» WHAT YOU HAVE TO DO
A single number is needed: how many lines of the data below contain "Notes".

____________________

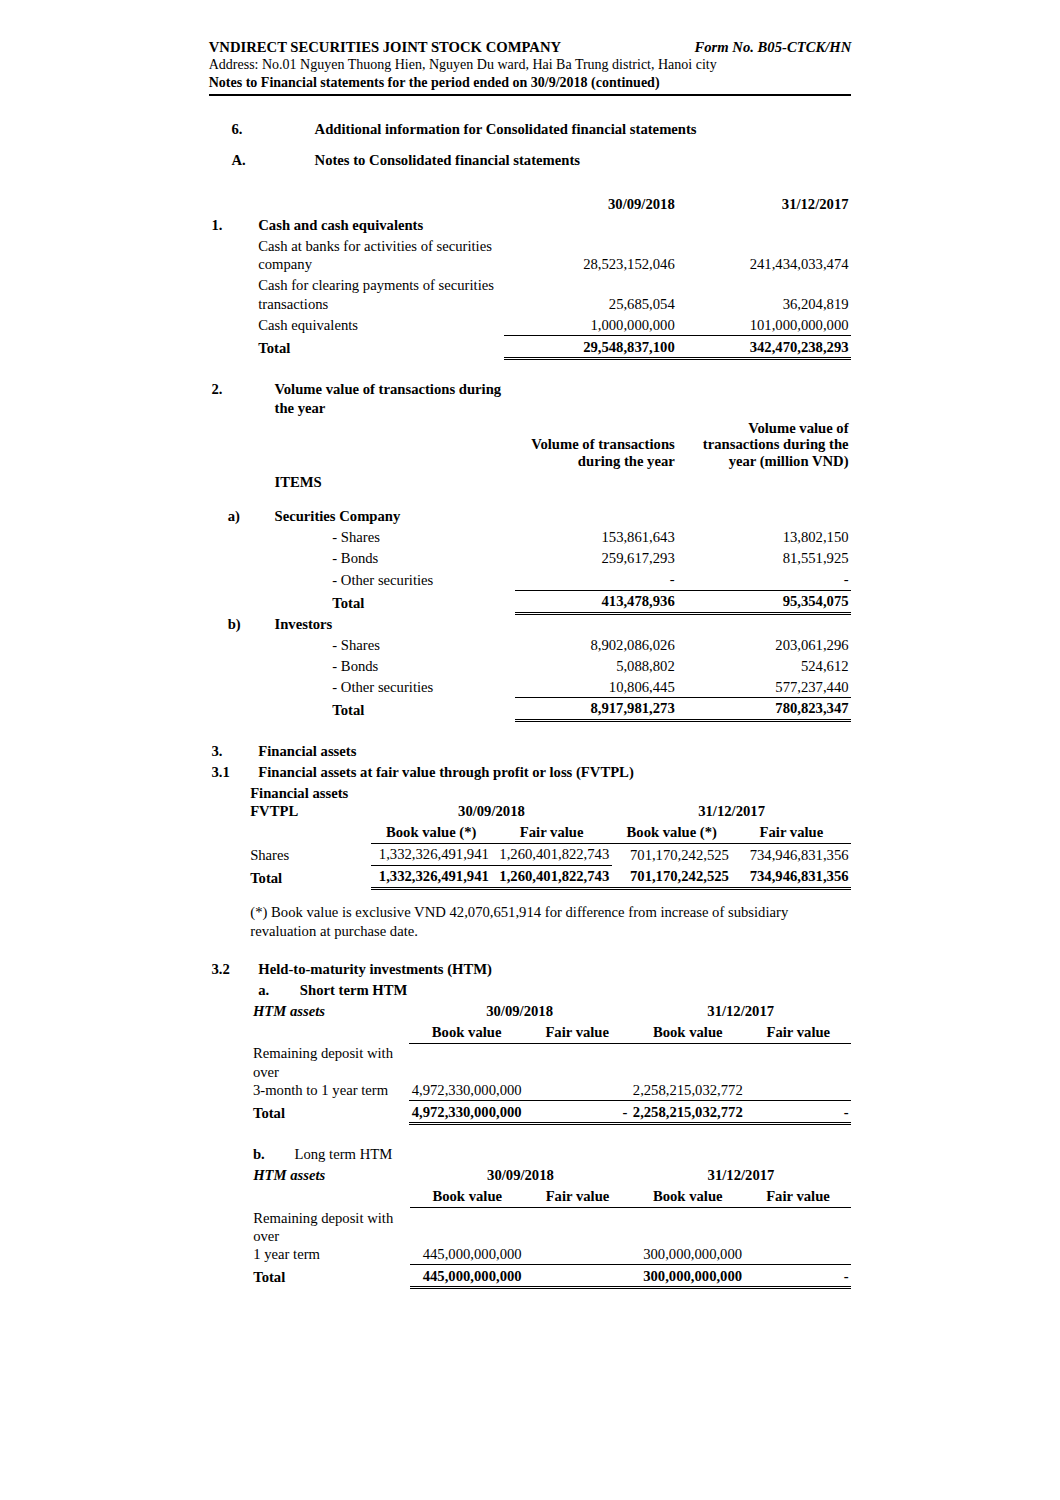VNDIRECT SECURITIES JOINT STOCK COMPANY Form No. B05-CTCK/HN
Address: No.01 Nguyen Thuong Hien, Nguyen Du ward, Hai Ba Trung district, Hanoi city
Notes to Financial statements for the period ended on 30/9/2018 (continued)
6.
Additional information for Consolidated financial statements
A.
Notes to Consolidated financial statements
| | | 30/09/2018 | 31/12/2017 |
| 1. | Cash and cash equivalents | | |
| | Cash at banks for activities of securities company | 28,523,152,046 | 241,434,033,474 |
| | Cash for clearing payments of securities transactions | 25,685,054 | 36,204,819 |
| | Cash equivalents | 1,000,000,000 | 101,000,000,000 |
| | Total | 29,548,837,100 | 342,470,238,293 |
| 2. | Volume value of transactions during the year | | |
| | | Volume of transactions during the year | Volume value of transactions during the year (million VND) |
| | ITEMS | | |
| a) | Securities Company | | |
| | - Shares | 153,861,643 | 13,802,150 |
| | - Bonds | 259,617,293 | 81,551,925 |
| | - Other securities | - | - |
| | Total | 413,478,936 | 95,354,075 |
| b) | Investors | | |
| | - Shares | 8,902,086,026 | 203,061,296 |
| | - Bonds | 5,088,802 | 524,612 |
| | - Other securities | 10,806,445 | 577,237,440 |
| | Total | 8,917,981,273 | 780,823,347 |
| 3. | Financial assets |
| 3.1 | Financial assets at fair value through profit or loss (FVTPL) |
| | Financial assets FVTPL | 30/09/2018 | 31/12/2017 |
| | | Book value (*) | Fair value | Book value (*) | Fair value |
| | Shares | 1,332,326,491,941 | 1,260,401,822,743 | 701,170,242,525 | 734,946,831,356 |
| | Total | 1,332,326,491,941 | 1,260,401,822,743 | 701,170,242,525 | 734,946,831,356 |
(*) Book value is exclusive VND 42,070,651,914 for difference from increase of subsidiary revaluation at purchase date.
| 3.2 | Held-to-maturity investments (HTM) |
| | a. | Short term HTM |
| | HTM assets | 30/09/2018 | 31/12/2017 |
| | | Book value | Fair value | Book value | Fair value |
| | Remaining deposit with over 3-month to 1 year term | 4,972,330,000,000 | | 2,258,215,032,772 | |
| | Total | 4,972,330,000,000 | - | 2,258,215,032,772 | - |
| | b. | Long term HTM |
| | HTM assets | 30/09/2018 | 31/12/2017 |
| | | Book value | Fair value | Book value | Fair value |
| | Remaining deposit with over 1 year term | 445,000,000,000 | | 300,000,000,000 | |
| | Total | 445,000,000,000 | | 300,000,000,000 | - |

____________________

» RESPONSE BELOW
2